**WORK INSTRUCTION**
Reply with only a number, the count of lines in the listing that include the word "interface".

**DATA SUPPLIED**
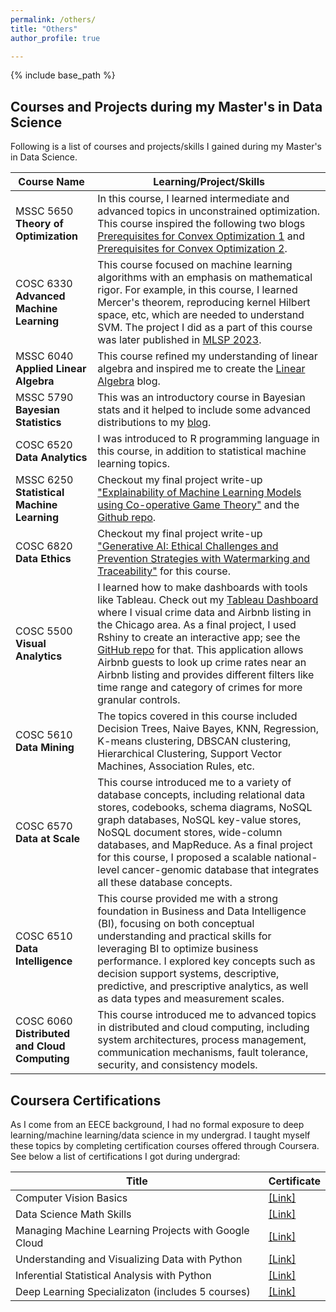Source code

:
 ```yaml
---
permalink: /others/
title: "Others"
author_profile: true

---
```

{% include base_path %}

## Courses and Projects during my Master's in Data Science
Following is a list of courses and projects/skills I gained during my Master's in Data Science.

| Course Name         | Learning/Project/Skills          |
|------------------|----------------------|
|MSSC 5650<br><b>Theory of Optimization</b>| In this course, I learned intermediate and advanced topics in unconstrained optimization. This course inspired the following two blogs [Prerequisites for Convex Optimization 1](https://dibalokechanda.github.io/posts/Prerequisites-for-Convex-Optimization1-blog/) and [Prerequisites for Convex Optimization 2](https://dibalokechanda.github.io/posts/Prerequisites-for-Convex-Optimization2-blog/).|
|COSC 6330<br><b>Advanced Machine Learning</b>| This course focused on machine learning algorithms with an emphasis on mathematical rigor. For example, in this course, I learned Mercer's theorem, reproducing kernel Hilbert space, etc, which are needed to understand SVM. The project I did as a part of this course was later published in [MLSP 2023](https://graph-based-mtl-fault-detection.github.io/).| 
| MSSC 6040 <br> <b>Applied Linear Algebra</b>| This course refined my understanding of linear algebra and inspired me to create the [Linear Algebra](https://dibalokechanda.github.io/Linear-Algebra/) blog.|
| MSSC 5790<br><b>Bayesian Statistics</b>|This was an introductory course in Bayesian stats and it helped to include some advanced distributions to my [blog](https://dibalokechanda.github.io/posts/a-reference-guide-to-distributions-blog/). | 
|COSC 6520<br><b>Data Analytics</b>| I was introduced to R programming language in this course, in addition to statistical machine learning topics.|
| MSSC 6250<br><b>Statistical Machine Learning</b> | Checkout my final project write-up <a href="https://dibaloke.github.io/files/MSSC_6250_Project_Dibaloke.pdf" target="_blank"> "Explainability of Machine Learning Models using Co-operative Game Theory"</a> and the [Github repo](https://github.com/dibalokechanda/shapley_mssc_6250).| 
| COSC 6820<br> <b> Data Ethics </b> | Checkout my final project write-up <a href="https://dibaloke.github.io/files/Final_Paper_Data_Ethics_Dibaloke.pdf" target="_blank"> "Generative AI: Ethical Challenges and Prevention Strategies with Watermarking and Traceability"</a> for this course.|
|COSC 5500 <br> <b> Visual Analytics </b> | I learned how to make dashboards with tools like Tableau. Check out my [Tableau Dashboard](https://public.tableau.com/views/DibalokeChandaVisualAnalyticsSpring2024TableauProject_3/Dashboard1?:language=en-GB&:sid=&:redirect=auth&:display_count=n&:origin=viz_share_link) where I visual crime data and Airbnb listing in the Chicago area. As a final project, I used Rshiny to create an interactive app; see the [GitHub repo](https://github.com/dibalokechanda/Viz_Analytics_Final_Project) for that. This application allows Airbnb guests to look up crime rates near an Airbnb listing and provides different filters like time range and category of crimes for more granular controls.|
|COSC 5610  <br> <b> Data Mining </b> | The topics covered in this course included Decision Trees, Naive Bayes, KNN, Regression, K-means clustering, DBSCAN clustering, Hierarchical Clustering, Support Vector Machines, Association Rules, etc.|
|COSC 6570  <br> <b> Data at Scale </b> |This course introduced me to a variety of database concepts, including relational data stores, codebooks, schema diagrams, NoSQL graph databases, NoSQL key-value stores, NoSQL document stores, wide-column databases, and MapReduce. As a final project for this course, I proposed a scalable national-level cancer-genomic database that integrates all these database concepts.|
|COSC 6510  <br> <b> Data Intelligence </b> | This course provided me with a strong foundation in Business and Data Intelligence (BI), focusing on both conceptual understanding and practical skills for leveraging BI to optimize business performance. I explored key concepts such as decision support systems, descriptive, predictive, and prescriptive analytics, as well as data types and measurement scales.|
|COSC 6060 <be> <b> Distributed and Cloud Computing </b>| This course introduced me to advanced topics in distributed and cloud computing, including system architectures, process management, communication mechanisms, fault tolerance, security, and consistency models.| 


## Coursera Certifications
As I come from an EECE background, I had no formal exposure to deep learning/machine learning/data science in my undergrad. I taught myself these topics by completing certification courses offered through Coursera. See below a list of certifications I got during undergrad:

| Title            | Certificate          |                             
|------------------|----------------------|
| Computer Vision Basics | [[Link]](https://www.coursera.org/account/accomplishments/verify/BYXMQ88TQX3L?utm_source=link&utm_medium=certificate&utm_content=cert_image&utm_campaign=sharing_cta&utm_product=course)|
| Data Science Math Skills| [[Link]](https://www.coursera.org/account/accomplishments/verify/P8SANQHZKNPQ?utm_source=link&utm_medium=certificate&utm_content=cert_image&utm_campaign=sharing_cta&utm_product=course)|
|Managing Machine Learning Projects with Google Cloud|[[Link]](https://www.coursera.org/account/accomplishments/verify/ZEVY2KYAGSTS?utm_source=link&utm_medium=certificate&utm_content=cert_image&utm_campaign=sharing_cta&utm_product=course)|
|Understanding and Visualizing Data with Python|[[Link]](https://www.coursera.org/account/accomplishments/verify/AYSRSEVXSKKA?utm_source=link&utm_medium=certificate&utm_content=cert_image&utm_campaign=sharing_cta&utm_product=course)|
|Inferential Statistical Analysis with Python|[[Link]](https://www.coursera.org/account/accomplishments/verify/J6MZBRSJTEGA?utm_source=link&utm_medium=certificate&utm_content=cert_image&utm_campaign=pdf_header_button&utm_product=course)|
|Deep Learning Specializaton (includes 5 courses)| [[Link]](https://coursera.org/share/5292e1d314ee6016f6fe335c0bcb7461)|
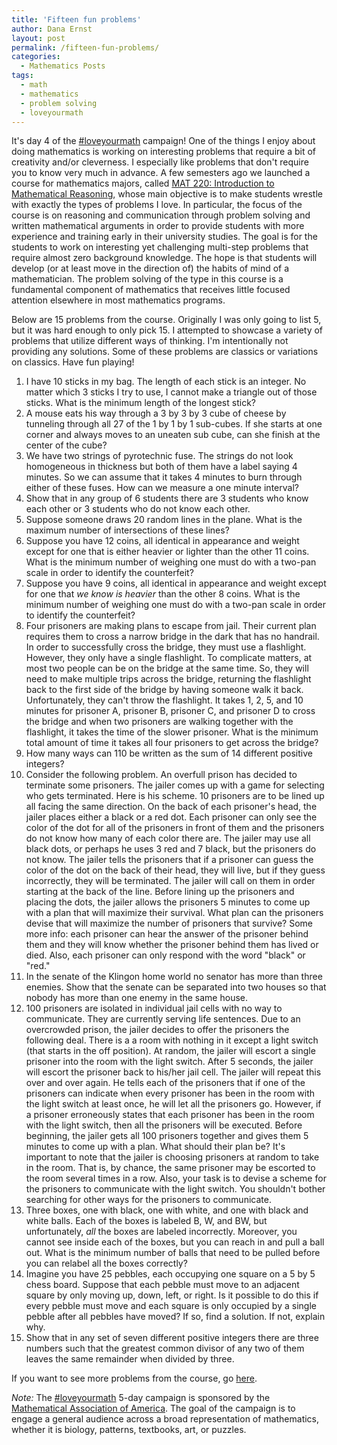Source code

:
 ```yaml
---
title: 'Fifteen fun problems'
author: Dana Ernst
layout: post
permalink: /fifteen-fun-problems/
categories:
  - Mathematics Posts
tags:
  - math
  - mathematics
  - problem solving
  - loveyourmath
---
```


It's day 4 of the [#loveyourmath](https://twitter.com/hashtag/loveyourmath?src=hash) campaign! One of the things I enjoy about doing mathematics is working on interesting problems that require a bit of creativity and/or cleverness.  I especially like problems that don't require you to know very much in advance.  A few semesters ago we launched a course for mathematics majors, called [MAT 220: Introduction to Mathematical Reasoning](http://teaching.danaernst.com/mat220s15/), whose main objective is to make students wrestle with exactly the types of problems I love. In particular, the focus of the course is on reasoning and communication through problem solving and written mathematical arguments in order to provide students with more experience and training early in their university studies. The goal is for the students to work on interesting yet challenging multi-step problems that require almost zero background knowledge. The hope is that students will develop (or at least move in the direction of) the habits of mind of a mathematician. The problem solving of the type in this course is a fundamental component of mathematics that receives little focused attention elsewhere in most mathematics programs.

Below are 15 problems from the course.  Originally I was only going to list 5, but it was hard enough to only pick 15. I attempted to showcase a variety of problems that utilize different ways of thinking.  I'm intentionally not providing any solutions.  Some of these problems are classics or variations on classics.  Have fun playing!

1. I have 10 sticks in my bag. The length of each stick is an integer. No matter which 3 sticks I try to use, I cannot make a triangle out of those sticks. What is the minimum length of the longest stick?
2. A mouse eats his way through a 3 by 3 by 3 cube of cheese by tunneling through all 27 of the 1 by 1 by 1 sub-cubes. If she starts at one corner and always moves to an uneaten sub cube, can she finish at the center of the cube?
3. We have two strings of pyrotechnic fuse. The strings do not look homogeneous in thickness but both of them have a label saying 4 minutes. So we can assume that it takes 4 minutes to burn through either of these fuses. How can we measure a one minute interval?
4. Show that in any group of 6 students there are 3 students who know each other or 3 students who do not know each other.
5. Suppose someone draws 20 random lines in the plane. What is the maximum number of intersections of these lines?
6. Suppose you have 12 coins, all identical in appearance and weight except for one that is either heavier or lighter than the other 11 coins. What is the minimum number of weighing one must do with a two-pan scale in order to identify the counterfeit?
7. Suppose you have 9 coins, all identical in appearance and weight except for one that *we know is heavier* than the other 8 coins. What is the minimum number of weighing one must do with a two-pan scale in order to identify the counterfeit?
8. Four prisoners are making plans to escape from jail. Their current plan requires them to cross a narrow bridge in the dark that has no handrail. In order to successfully cross the bridge, they must use a flashlight.  However, they only have a single flashlight.  To complicate matters, at most two people can be on the bridge at the same time.  So, they will need to make multiple trips across the bridge, returning the flashlight back to the first side of the bridge by having someone walk it back.  Unfortunately, they can't throw the flashlight.  It takes 1, 2, 5, and 10 minutes for prisoner A, prisoner B, prisoner C, and prisoner D to cross the bridge and when two prisoners are walking together with the flashlight, it takes the time of the slower prisoner.  What is the minimum total amount of time it takes all four prisoners to get across the bridge?
9. How many ways can 110 be written as the sum of 14 different positive integers?
10. Consider the following problem. An overfull prison has decided to terminate some prisoners. The jailer comes up with a game for selecting who gets terminated. Here is his scheme. 10 prisoners are to be lined up all facing the same direction. On the back of each prisoner's head, the jailer places either a black or a red dot. Each prisoner can only see the color of the dot for all of the prisoners in front of them and the prisoners do not know how many of each color there are. The jailer may use all black dots, or perhaps he uses 3 red and 7 black, but the prisoners do not know. The jailer tells the prisoners that if a prisoner can guess the color of the dot on the back of their head, they will live, but if they guess incorrectly, they will be terminated. The jailer will call on them in order starting at the back of the line. Before lining up the prisoners and placing the dots, the jailer allows the prisoners 5 minutes to come up with a plan that will maximize their survival. What plan can the prisoners devise that will maximize the number of prisoners that survive? Some more info: each prisoner can hear the answer of the prisoner behind them and they will know whether the prisoner behind them has lived or died. Also, each prisoner can only respond with the word "black" or "red."
11. In the senate of the Klingon home world no senator has more than three enemies. Show that the senate can be separated into two houses so that nobody has more than one enemy in the same house.
12. 100 prisoners are isolated in individual jail cells with no way to communicate. They are currently serving life sentences.  Due to an overcrowded prison, the jailer decides to offer the prisoners the following deal. There is a a room with nothing in it except a light switch (that starts in the off position). At random, the jailer will escort a single prisoner into the room with the light switch. After 5 seconds, the jailer will escort the prisoner back to his/her jail cell. The jailer will repeat this over and over again.  He tells each of the prisoners that if one of the prisoners can indicate when every prisoner has been in the room with the light switch at least once, he will let all the prisoners go.  However, if a prisoner erroneously states that each prisoner has been in the room with the light switch, then all the prisoners will be executed.  Before beginning, the jailer gets all 100 prisoners together and gives them 5 minutes to come up with a plan.  What should their plan be?  It's important to note that the jailer is choosing prisoners at random to take in the room.  That is, by chance, the same prisoner may be escorted to the room several times in a row.  Also, your task is to devise a scheme for the prisoners to communicate with the light switch.  You shouldn't bother searching for other ways for the prisoners to communicate.
13. Three boxes, one with black, one with white, and one with black and white balls.  Each of the boxes is labeled B, W, and BW, but unfortunately, *all* the boxes are labeled incorrectly.  Moreover, you cannot see inside each of the boxes, but you can reach in and pull a ball out.  What is the minimum number of balls that need to be pulled before you can relabel all the boxes correctly?
14. Imagine you have 25 pebbles, each occupying one square on a 5 by 5 chess board. Suppose that each pebble must move to an adjacent square by only moving up, down, left, or right. Is it possible to do this if every pebble must move and each square is only occupied by a single pebble after all pebbles have moved?  If so, find a solution.  If not, explain why.
15. Show that in any set of seven different positive integers there are three numbers such that the greatest common divisor of any two of them leaves the same remainder when divided by three.

If you want to see more problems from the course, go [here](http://teaching.danaernst.com/files/spring2015/mat220/220ProblemCollection.pdf).

*Note:* The [#loveyourmath](https://twitter.com/hashtag/loveyourmath?src=hash) 5-day campaign is sponsored by the [Mathematical Association of America](http:maa.org).  The goal of the campaign is to engage a general audience across a broad representation of mathematics, whether it is biology, patterns, textbooks, art, or puzzles.  
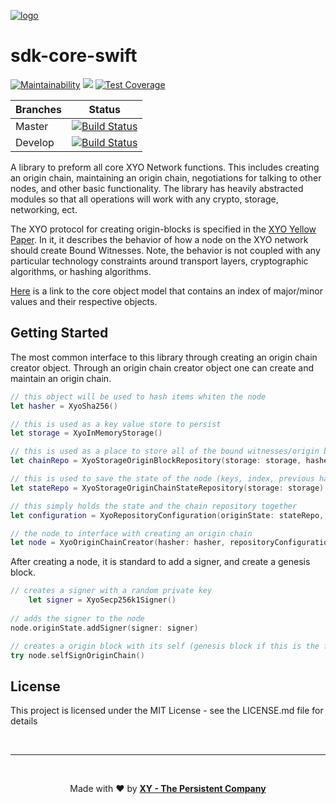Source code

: [logo]: https://cdn.xy.company/img/brand/XY_Logo_GitHub.png

[![logo]](https://xy.company)

# sdk-core-swift

[![Maintainability](https://api.codeclimate.com/v1/badges/587ae96e86057b6b6178/maintainability)](https://codeclimate.com/repos/5c4a7a7372b7b2029d008b34/maintainability) [![](https://img.shields.io/cocoapods/v/sdk-core-swift.svg?style=flat)](https://cocoapods.org/pods/sdk-core-swift) [![Test Coverage](https://api.codeclimate.com/v1/badges/587ae96e86057b6b6178/test_coverage)](https://codeclimate.com/repos/5c4a7a7372b7b2029d008b34/test_coverage)


| Branches        | Status           |
| ------------- |:-------------:|
| Master      | [![Build Status](https://travis-ci.org/XYOracleNetwork/sdk-core-swift.svg?branch=master)](https://travis-ci.org/XYOracleNetwork/sdk-core-swift) |
| Develop      | [![Build Status](https://travis-ci.org/XYOracleNetwork/sdk-core-swift.svg?branch=develop)](https://travis-ci.org/XYOracleNetwork/sdk-core-swift)      |



A library to preform all core XYO Network functions.
This includes creating an origin chain, maintaining an origin chain, negotiations for talking to other nodes, and other basic functionality.
The library has heavily abstracted modules so that all operations will work with any crypto, storage, networking, ect.

The XYO protocol for creating origin-blocks is specified in the [XYO Yellow Paper](https://docs.xyo.network/XYO-Yellow-Paper.pdf). In it, it describes the behavior of how a node on the XYO network should create Bound Witnesses. Note, the behavior is not coupled with any particular technology constraints around transport layers, cryptographic algorithms, or hashing algorithms.

[Here](https://github.com/XYOracleNetwork/spec-coreobjectmodel-tex) is a link to the core object model that contains an index of major/minor values and their respective objects.

## Getting Started

The most common interface to this library through creating an origin chain creator object. Through an origin chain creator object one can create and maintain an origin chain. 

```swift
// this object will be used to hash items whiten the node
let hasher = XyoSha256()

// this is used as a key value store to persist
let storage = XyoInMemoryStorage()

// this is used as a place to store all of the bound witnesses/origin blocks
let chainRepo = XyoStorageOriginBlockRepository(storage: storage, hasher: hasher)

// this is used to save the state of the node (keys, index, previous hash)
let stateRepo = XyoStorageOriginChainStateRepository(storage: storage)

// this simply holds the state and the chain repository together
let configuration = XyoRepositoryConfiguration(originState: stateRepo, originBlock: chainRepo)

// the node to interface with creating an origin chain
let node = XyoOriginChainCreator(hasher: hasher, repositoryConfiguration: configuration)

```

After creating a node, it is standard to add a signer, and create a genesis block.

```swift
// creates a signer with a random private key
    let signer = XyoSecp256k1Signer()
    
// adds the signer to the node
node.originState.addSigner(signer: signer)

// creates a origin block with its self (genesis block if this is the first block you male)
try node.selfSignOriginChain()

```


## License
This project is licensed under the MIT License - see the LICENSE.md file for details


<br><hr><br><p align="center">Made with  ❤️  by [**XY - The Persistent Company**](https://xy.company)</p>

**RESULT OF THIS EXERCISE**
2